All things get better with time
I promise everything gets better, not easier, but better! It really does. In fact: the scrubs become less starchy, the books become easier to read and you start to understand the foreign “dental” language that everyone is speaking. You get to have fun new instruments and you get to see ACTUAL patients (however, the breakup with Dexter is hard). Everything will slowly come together and you will start to remember all of the reasons that you started this adventure. Yes, you have patients that get frustrated with you because it took you two hours to probe and chart half of their mouths, but hey its free so they get over it! Before you know it you will be stressed out trying to find a patient for boards and then BAM just like that you are done and you are a freaking Registered Dental Hygienist AND officially a Hygiene Gangster!!! Whoo Hooo!!!!!! So listen up my friend, take a deep breath and use my helpful tips to make it through hygiene school.
1. Find some friends that you can lean on (I know its hard because you feel like you are competing with the other cohort girls/guys for this position, but don’t worry becauseyour not, you are all in this together)
2. Don’t procrastinate, just don’t.
3. Please don’t question your abilities or your choice to be there (Believe me, I’ve been there, in fact during my third semester I tried to apply to pharmacy school and I know very well that I COULD NOT do high enough math to get into pharmacy school haha)
4. Everything gets easier and you will start to fall into a routine.
5. Ask questions and get as many tips and tricks that you can from the instructors. (If you take the time, they really aren’t monsters and they actually have a lot of good tips and tricks) They will end up being your biggest fans at graduation and pinning.
6. When you have to fill out 6 or more pages in clinic for each patient and you start to question whether or not the instructors are just trying to ruin your life, they aren’t, I promise. It will all make sense my young grasshopper.
7. DON’T compare yourself to others, I repeat DON’T compare yourself! Even though it might seem like “so and so” has there sh*t together and you can’t even seem to get your tray set up correctly, just remember that they don’t have their sh*t together. NO one has it together in hygiene school. So don’t get discouraged.
8. Take constructive criticism. Yep it hurts, it hurts real bad. You will get frustrated. You will want to cry (you probably will if you have any tears left). You will want to say some nasty things to your instructor. But DON'T. Take it all in now, because this will prepare you for a private practice and not every Dentist you meet is nice.

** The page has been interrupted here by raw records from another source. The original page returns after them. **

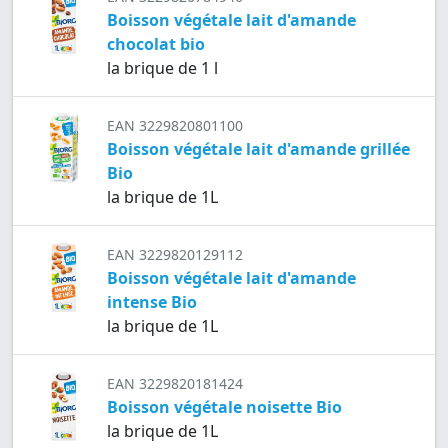
Boisson végétale lait d'amande
chocolat bio
la brique de 1 l
EAN 3229820801100
Boisson végétale lait d'amande grillée
Bio
la brique de 1L
EAN 3229820129112
Boisson végétale lait d'amande
intense Bio
la brique de 1L
EAN 3229820181424
Boisson végétale noisette Bio
la brique de 1L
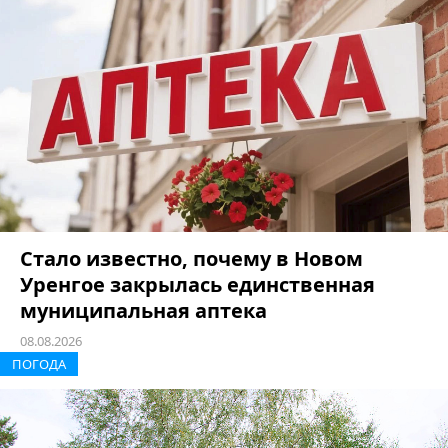
Стало известно, почему в Новом
Уренгое закрылась единственная
муниципальная аптека
08.08.2026
ПОГОДА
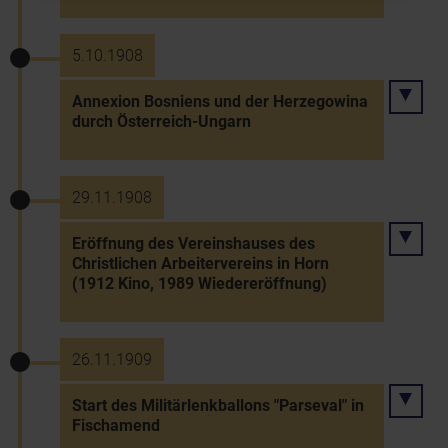
5.10.1908
Annexion Bosniens und der Herzegowina
durch Österreich-Ungarn
29.11.1908
Eröffnung des Vereinshauses des
Christlichen Arbeitervereins in Horn
(1912 Kino, 1989 Wiedereröffnung)
26.11.1909
Start des Militärlenkballons "Parseval" in
Fischamend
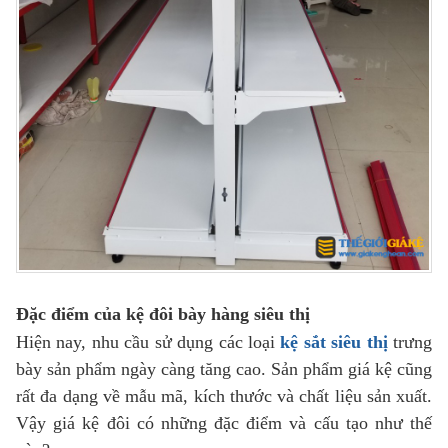
Đặc điểm của kệ đôi bày hàng siêu thị
Hiện nay, nhu cầu sử dụng các loại
kệ sắt siêu thị
trưng
bày sản phẩm ngày càng tăng cao. Sản phẩm giá kệ cũng
rất đa dạng về mẫu mã, kích thước và chất liệu sản xuất.
Vậy giá kệ đôi có những đặc điểm và cấu tạo như thế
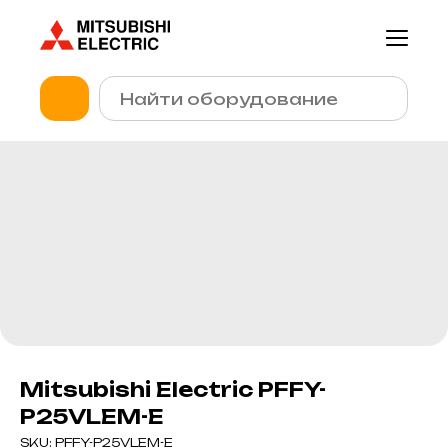
Mitsubishi Electric PFFY-
P25VLEM-E
SKU:
PFFY-P25VLEM-E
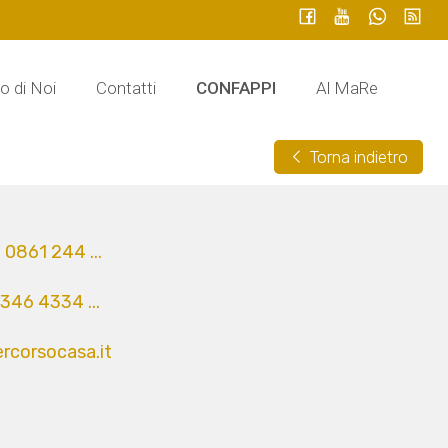
o di Noi
Contatti
CONFAPPI
Al MaRe
Torna indietro
0861 244 ...
346 4334 ...
rcorsocasa.it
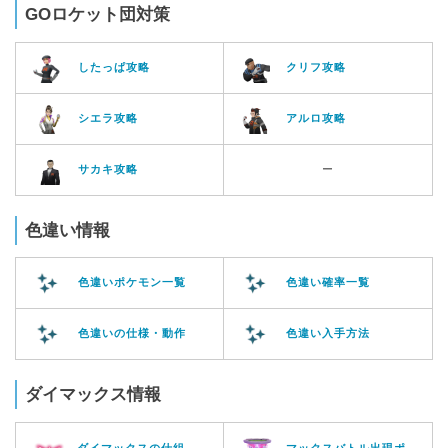
GOロケット団対策
したっぱ攻略
クリフ攻略
シエラ攻略
アルロ攻略
サカキ攻略
ー
色違い情報
色違いポケモン一覧
色違い確率一覧
色違いの仕様・動作
色違い入手方法
ダイマックス情報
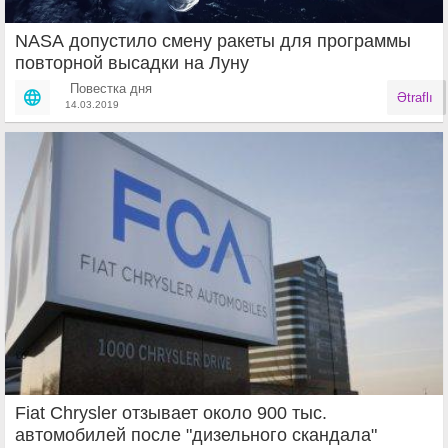
NASA допустило смену ракеты для программы
повторной высадки на Луну
Повестка дня
Ətraflı
14.03.2019
Fiat Chrysler отзывает около 900 тыс.
автомобилей после "дизельного скандала"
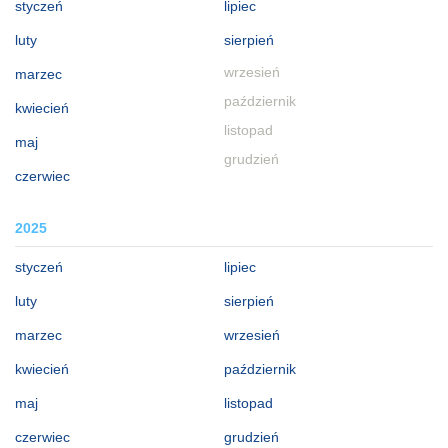
styczeń
lipiec
luty
sierpień
wrzesień
marzec
październik
kwiecień
listopad
maj
grudzień
czerwiec
2025
styczeń
lipiec
luty
sierpień
marzec
wrzesień
kwiecień
październik
maj
listopad
czerwiec
grudzień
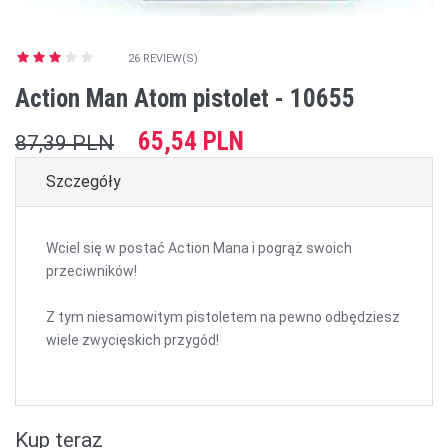
26 REVIEW(S)
Action Man Atom pistolet - 10655
65,54 PLN
87,39 PLN
Szczegóły
Wciel się w postać Action Mana i pogrąż swoich
przeciwników!
Z tym niesamowitym pistoletem na pewno odbędziesz
wiele zwycięskich przygód!
Kup teraz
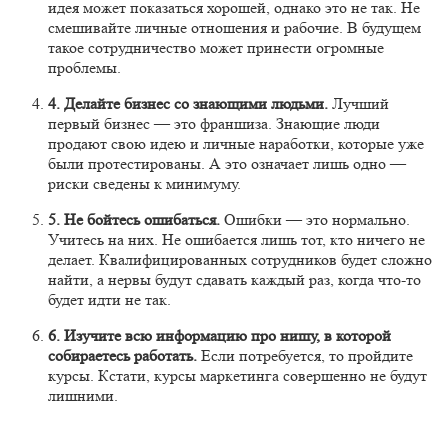
идея может показаться хорошей, однако это не так. Не
смешивайте личные отношения и рабочие. В будущем
такое сотрудничество может принести огромные
проблемы.
4. Делайте бизнес со знающими людьми.
Лучший
первый бизнес — это франшиза. Знающие люди
продают свою идею и личные наработки, которые уже
были протестированы. А это означает лишь одно —
риски сведены к минимуму.
5. Не бойтесь ошибаться.
Ошибки — это нормально.
Учитесь на них. Не ошибается лишь тот, кто ничего не
делает.
Квалифицированных сотрудников будет сложно
найти, а нервы будут сдавать каждый раз, когда что-то
будет идти не так.
6. Изучите всю информацию про нишу, в которой
собираетесь работать.
Если потребуется, то пройдите
курсы. Кстати, курсы маркетинга совершенно не будут
лишними.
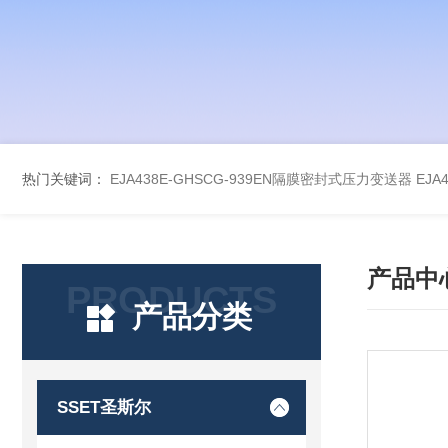
热门关键词：
EJA438E-GHSCG-939EN隔膜密封式压力变送器
EJA
产品中
PRODUCTS
产品分类
SSET圣斯尔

9. Take care of your body, eat as nutritious as you can and make some time to exercise. Meal prep and go on walks even if it’s during lunch. (It sucks when you have no life and you feel unhealthy on top of it)

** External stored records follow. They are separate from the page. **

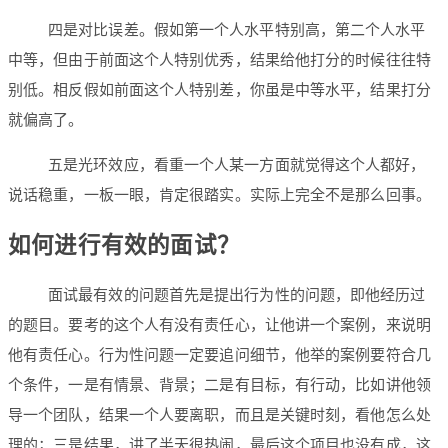
四是对比误差。假如第一个人水平特别高，第二个人水平
中等，但由于前面这个人特别优秀，结果给他打分的时候往往特
别低。相反假如前面这个人特别差，你虽是中等水平，结果打分
就偏高了。
五是光环效应，看重一个人某一方面就觉得这个人都好，
说话稳重，一板一眼，肯定很踏实。实际上完全不是那么回事。
如何进行有效的面试？
面试最有效的问题首先是提出行为性的问题，即他经历过
的题目。要考的这个人有没有责任心，让他讲一个案例，来说明
他有责任心。行为性问题一定要追问细节，他举的案例要符合几
个条件，一是有情景、背景；二是有目标，有行动，比如讲他领
导一个团队，结果一个人要离职，而且是关键时刻，看他怎么处
理的；三是结果，讲了半天很热闹，最后这个项目也没有成，这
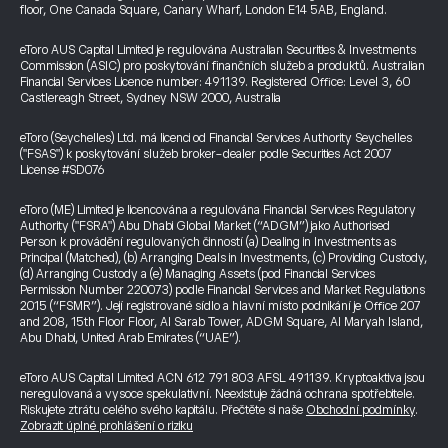
floor, One Canada Square, Canary Wharf, London E14 5AB, England.
eToro AUS Capital Limited je regulována Australian Securities & Investments
Commission (ASIC) pro poskytování finančních služeb a produktů. Australian
Financial Services Licence number: 491139. Registered Office: Level 3, 60
Castlereagh Street, Sydney NSW 2000, Australia
eToro (Seychelles) Ltd. má licenci od Financial Services Authority Seychelles
("FSAS") k poskytování služeb broker-dealer podle Securities Act 2007
License #SD076
eToro (ME) Limited je licencována a regulována Financial Services Regulatory
Authority ("FSRA") Abu Dhabi Global Market (“ADGM”) jako Authorised
Person k provádění regulovaných činností (a) Dealing in Investments as
Principal (Matched), (b) Arranging Deals in Investments, (c) Providing Custody,
(d) Arranging Custody a (e) Managing Assets (pod Financial Services
Permission Number 220073) podle Financial Services and Market Regulations
2015 (“FSMR”). Její registrované sídlo a hlavní místo podnikání je Office 207
and 208, 15th Floor Floor, Al Sarab Tower, ADGM Square, Al Maryah Island,
Abu Dhabi, United Arab Emirates (“UAE”).
eToro AUS Capital Limited ACN 612 791 803 AFSL 491139. Kryptoaktiva jsou
neregulovaná a vysoce spekulativní. Neexistuje žádná ochrana spotřebitele.
Riskujete ztrátu celého svého kapitálu. Přečtěte si naše
Obchodní podmínky
.
Zobrazit úplné prohlášení o riziku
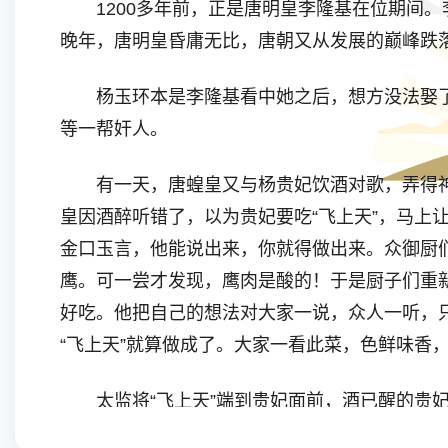
1200多年前，正是唐明皇李隆基在位期间。
晚年，唐明皇昏庸无比，唐朝又从发展的巅峰跌
杨玉环本是李隆基看中她之后，想方没法娶了
等一帮奸人。
有一天，唐蝗皇又与杨贵妃饮酒对歌，弄得神魂
皇因酒醉听错了，以为贵妃要吃“飞上天”，马上
金口玉言，他能说出来，你就得做出来。众御厨
鹰。可一尝才发现，鹰肉是酸的！于是厨子们重新
好吃。他把自己的想法对大家一说，众人一听，
“飞上天”就算做成了。大家一看此菜，色鲜味香
太监将“飞上天”端到贵妃面前，酒已醒的贵妃
上天”呀。唐明皇此时才想起酒醉时下过的圣旨，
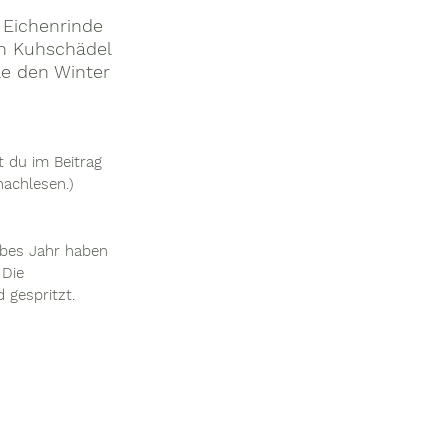
Eichenrinde 
en Kuhschädel 
le den Winter 
 du im Beitrag 
achlesen.)
lbes Jahr haben 
 Die 
 gespritzt.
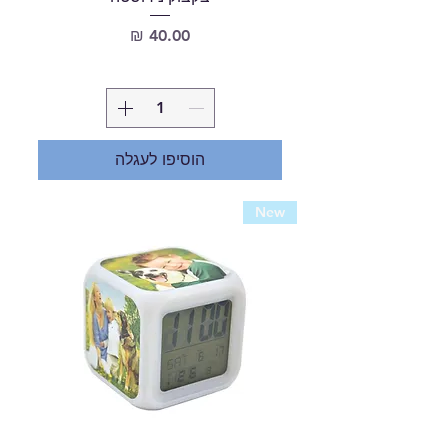
מחיר
הוסיפו לעגלה
New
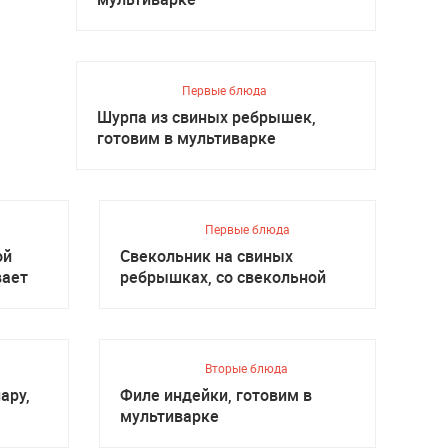
Первые блюда
Шурпа из свиных ребрышек,
готовим в мультиварке
Первые блюда
ой
Свекольник на свиных
вает
ребрышках, со свекольной
ботвой
Вторые блюда
ару,
Филе индейки, готовим в
мультиварке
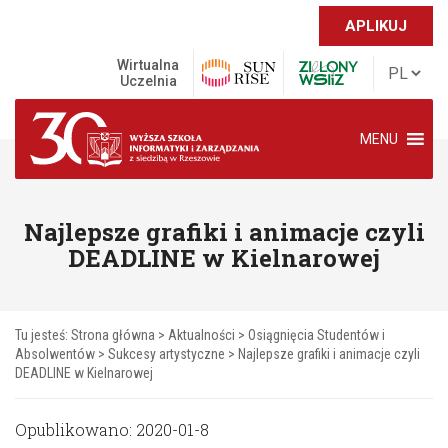
APLIKUJ
Wirtualna
Uczelnia
MENU
Najlepsze grafiki i animacje czyli
DEADLINE w Kielnarowej
Tu jesteś:
Strona główna
>
Aktualności
>
Osiągnięcia Studentów i
Absolwentów
>
Sukcesy artystyczne
>
Najlepsze grafiki i animacje czyli
DEADLINE w Kielnarowej
Opublikowano: 2020-01-8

10. Lastly, ENJOY your time and be thankful for the friendships that you make. The friends you make end up being lifelong friends. They are the only ones who truly understand what you have been through; they have seen you at your best and your worst. Oh yeah…and don’t be caddy with other classmates; remember you may have to work with them one day! You will look back at this part of your life and remember all of the good times you truly had and how much you were able to grow in such a short amount of time. You will make yourself proud!!!